** Exercise text follows **

Also on that date, the Witts and the Bonesios filed a tort suit against the car manufacturer, Subaru of America, and the State of Louisiana, through the Department of Highways, the predecessor to the DOTD. On February 9, 1978, the DOTD filed a Motion for the Production of the release and receipt. Based on the release, the DOTD orally raised the exception of no right of action.

In order to defeat the exception, plaintiffs filed a Motion to Amend in the tutorship proceeding to amend the release to include a clause reserving their rights against other parties. All parties to that proceeding asserted that the modification would reflect their true intentions and would not affect the rights nor diminish the protection afforded any parties to the agreement. The district court granted the motion, amending the release to include the following language: "Mrs. Helen G. Witt, natural tutrix of the minor, Larry Witt and the United States of America reserve all rights against all other parties not specifically released by this agreement." The DOTD was not a party to this proceeding.

Plaintiffs introduced the amended release in the tort suit. In October 1978, the DOTD filed peremptory exceptions of no right of action, no cause of action and res judicata in the tort case. The judge who heard the exceptions in January 1979 died before rendering judgment. The case lingered in the district court until the deceased judge's docket was reassigned. The new judge notified all parties that hearings would be heard on all outstanding matters and that he considered the Witt cases submitted on January 10, 1980. Following a hearing on the exceptions, the district court sustained the DOTD's exceptions in the tort case in January 1996, ruling that the amended release had no effect.

The plaintiffs appealed. The Third Circuit originally affirmed but reversed on rehearing. The Louisiana Supreme Court reversed in 1998, affirming the trial court judgment that since the original release did not contain a reservation of rights as required by then-existing law, the DOTD's exceptions should be sustained. See Witt v. Subaru of America, 97-2321 (La.2/20/98), 707 So.2d 435.

** End of Exercise text **

:: Written task ::
Continue the Witt case account, starting right after its last sentence. The items after this point are separate material and are not part of the Witt case account.

** Record set follows **

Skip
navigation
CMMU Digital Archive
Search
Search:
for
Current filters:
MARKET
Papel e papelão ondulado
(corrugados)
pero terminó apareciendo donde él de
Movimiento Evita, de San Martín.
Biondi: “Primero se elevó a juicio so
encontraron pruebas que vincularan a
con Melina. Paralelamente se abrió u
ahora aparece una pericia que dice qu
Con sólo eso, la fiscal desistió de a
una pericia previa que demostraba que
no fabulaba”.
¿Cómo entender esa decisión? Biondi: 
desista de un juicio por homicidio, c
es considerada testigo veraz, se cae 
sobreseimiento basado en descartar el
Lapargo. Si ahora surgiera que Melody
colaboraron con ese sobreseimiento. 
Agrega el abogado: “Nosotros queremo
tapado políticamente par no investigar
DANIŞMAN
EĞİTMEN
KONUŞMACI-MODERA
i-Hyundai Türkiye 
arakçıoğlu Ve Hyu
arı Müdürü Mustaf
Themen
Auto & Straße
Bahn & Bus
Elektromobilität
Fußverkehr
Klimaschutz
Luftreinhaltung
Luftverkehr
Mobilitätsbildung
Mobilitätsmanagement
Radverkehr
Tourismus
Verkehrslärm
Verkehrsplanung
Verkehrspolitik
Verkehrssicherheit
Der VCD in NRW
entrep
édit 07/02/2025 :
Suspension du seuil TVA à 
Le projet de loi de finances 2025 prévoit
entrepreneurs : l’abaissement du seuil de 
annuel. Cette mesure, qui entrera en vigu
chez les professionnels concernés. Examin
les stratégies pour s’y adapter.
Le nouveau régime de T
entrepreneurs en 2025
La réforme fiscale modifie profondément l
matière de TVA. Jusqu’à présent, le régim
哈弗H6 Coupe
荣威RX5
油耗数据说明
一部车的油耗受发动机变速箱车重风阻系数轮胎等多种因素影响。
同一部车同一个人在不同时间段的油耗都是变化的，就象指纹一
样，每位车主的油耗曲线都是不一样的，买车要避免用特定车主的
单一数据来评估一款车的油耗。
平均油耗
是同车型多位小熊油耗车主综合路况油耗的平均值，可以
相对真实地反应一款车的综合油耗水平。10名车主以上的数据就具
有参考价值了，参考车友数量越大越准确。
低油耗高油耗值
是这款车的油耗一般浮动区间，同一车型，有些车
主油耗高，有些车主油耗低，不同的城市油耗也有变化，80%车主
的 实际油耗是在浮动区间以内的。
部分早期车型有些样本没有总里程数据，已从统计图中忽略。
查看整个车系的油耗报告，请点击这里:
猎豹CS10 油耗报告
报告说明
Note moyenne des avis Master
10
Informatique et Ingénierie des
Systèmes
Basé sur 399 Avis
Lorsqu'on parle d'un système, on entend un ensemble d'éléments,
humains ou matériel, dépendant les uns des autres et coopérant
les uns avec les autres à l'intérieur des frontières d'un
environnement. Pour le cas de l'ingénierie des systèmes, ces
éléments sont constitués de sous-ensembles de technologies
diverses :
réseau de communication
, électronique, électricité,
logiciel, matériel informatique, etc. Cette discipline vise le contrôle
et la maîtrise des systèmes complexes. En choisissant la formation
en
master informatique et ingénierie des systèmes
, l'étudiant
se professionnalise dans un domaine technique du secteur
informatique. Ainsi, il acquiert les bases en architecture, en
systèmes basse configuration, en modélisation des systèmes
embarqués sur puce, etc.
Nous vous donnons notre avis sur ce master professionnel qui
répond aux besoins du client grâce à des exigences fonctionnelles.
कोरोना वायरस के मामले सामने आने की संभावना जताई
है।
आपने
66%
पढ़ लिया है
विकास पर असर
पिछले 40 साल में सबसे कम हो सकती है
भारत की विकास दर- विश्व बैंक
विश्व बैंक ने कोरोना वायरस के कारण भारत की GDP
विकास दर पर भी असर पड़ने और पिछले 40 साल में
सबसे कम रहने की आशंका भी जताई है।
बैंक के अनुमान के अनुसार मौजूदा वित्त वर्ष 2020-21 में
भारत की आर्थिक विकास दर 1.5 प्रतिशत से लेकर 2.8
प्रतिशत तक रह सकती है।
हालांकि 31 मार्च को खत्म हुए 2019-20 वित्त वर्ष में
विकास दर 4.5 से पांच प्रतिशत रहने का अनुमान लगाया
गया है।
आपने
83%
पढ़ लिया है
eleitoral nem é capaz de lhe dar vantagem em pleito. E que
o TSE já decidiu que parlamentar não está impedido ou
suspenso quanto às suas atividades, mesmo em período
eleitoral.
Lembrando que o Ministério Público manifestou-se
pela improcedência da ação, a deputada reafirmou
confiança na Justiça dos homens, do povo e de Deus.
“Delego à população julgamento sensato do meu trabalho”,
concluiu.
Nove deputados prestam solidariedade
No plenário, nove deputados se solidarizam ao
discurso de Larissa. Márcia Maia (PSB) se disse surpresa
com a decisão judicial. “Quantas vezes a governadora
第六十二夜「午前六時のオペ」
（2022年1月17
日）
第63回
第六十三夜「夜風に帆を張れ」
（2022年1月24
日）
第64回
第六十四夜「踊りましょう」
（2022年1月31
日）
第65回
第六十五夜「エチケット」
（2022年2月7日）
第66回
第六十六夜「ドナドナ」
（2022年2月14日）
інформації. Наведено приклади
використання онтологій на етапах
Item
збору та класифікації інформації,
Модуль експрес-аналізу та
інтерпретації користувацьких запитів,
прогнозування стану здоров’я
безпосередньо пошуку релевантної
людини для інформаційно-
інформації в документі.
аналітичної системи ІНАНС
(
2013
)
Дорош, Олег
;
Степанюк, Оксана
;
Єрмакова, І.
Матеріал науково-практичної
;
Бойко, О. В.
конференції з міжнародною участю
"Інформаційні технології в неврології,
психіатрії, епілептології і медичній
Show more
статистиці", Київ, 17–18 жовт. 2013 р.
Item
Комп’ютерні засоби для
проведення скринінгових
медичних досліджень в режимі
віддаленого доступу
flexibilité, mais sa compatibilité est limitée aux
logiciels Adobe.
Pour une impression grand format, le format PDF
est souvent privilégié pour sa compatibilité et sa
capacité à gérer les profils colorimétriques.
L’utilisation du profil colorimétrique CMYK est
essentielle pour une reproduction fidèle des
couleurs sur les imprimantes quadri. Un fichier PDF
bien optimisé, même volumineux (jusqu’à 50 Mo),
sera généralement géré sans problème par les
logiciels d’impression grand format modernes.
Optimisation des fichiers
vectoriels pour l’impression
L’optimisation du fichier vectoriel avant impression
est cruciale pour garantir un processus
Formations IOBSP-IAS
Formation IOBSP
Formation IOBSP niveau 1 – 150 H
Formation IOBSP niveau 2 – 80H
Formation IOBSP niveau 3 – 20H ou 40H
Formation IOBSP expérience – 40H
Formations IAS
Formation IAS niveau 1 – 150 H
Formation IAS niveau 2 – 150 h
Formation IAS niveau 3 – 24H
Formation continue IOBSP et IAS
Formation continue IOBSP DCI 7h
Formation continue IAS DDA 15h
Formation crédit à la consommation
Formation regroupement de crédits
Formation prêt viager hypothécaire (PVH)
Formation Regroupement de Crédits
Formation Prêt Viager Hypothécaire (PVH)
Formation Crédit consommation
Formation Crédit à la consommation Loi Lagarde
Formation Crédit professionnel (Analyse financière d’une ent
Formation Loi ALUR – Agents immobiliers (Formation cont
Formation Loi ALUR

** End of Record set **

:: Response to this exercise ::
Following the Supreme Court's reversal in the tort case, the plaintiffs amended their petition in the tutorship proceeding, requesting the court recognize the amended release and make it applicable in the tort proceeding. The DOTD filed exceptions of res judicata and lis pendens. An evidentiary hearing was held during which the plaintiffs introduced evidence of mutual mistake in the drafting of the original release and argued that their intent had been to reserve their rights against other parties. In November 1998, the district court again maintained the DOTD's exceptions, holding that the DOTD was discharged by the original release. Plaintiffs then filed the same motion in the tort proceeding to which the DOTD responded with the same exceptions. The district court rendered the same ruling, sustaining the DOTD's exceptions. The cases were consolidated and plaintiffs brought this appeal. We are also rendering judgment in the companion case on this date. See Witt v. Subaru of America, 99-647, (La.App. 3 Cir. 11/3/99); 747 So.2d 1142.

III.

LAW AND DISCUSSION

Standard of Review

Res judicata is a peremptory exception which may be pleaded at any time in the proceeding. La.Code Civ.P. arts. 927(2) and 928. Lis pendens is a dilatory exception that must be pleaded before or in the answer. La.Code Civ.P. arts. 925(A)(3) and 928(A). When pleaded before or in the answer, the exceptions should be tried and decided before trial of the case. La.Code Civ.P. art. 929. An appellate court must review the entire record to determine whether the factual conclusions of the trial court were manifestly erroneous. See Geen v. Geen, 95-984 (La. App. 3 Cir. 12/27/95); 666 So.2d 1192, writ denied, 96-0201 (La.3/22/96); 669 So.2d 1224.

Effect of Original Release on the DOTD

Plaintiffs seek to bring a tort suit against the DOTD for alleged negligence contributing to the injuries. Plaintiffs assert that although the DOTD was discharged by the original release, that release was amended to include a reservation of rights thereby restoring their claims against the DOTD. As a result of the amendment, plaintiffs assert that the DOTD has not been discharged and could be liable for one-half of any damages judgment, since the amended release remitted the virile share owed by the Bonesios. The DOTD responds that the original release is effective and, according to its terms, the plaintiffs relinquished any claims against the DOTD for the accident and should not be permitted to use the amended release to revive these extinguished claims.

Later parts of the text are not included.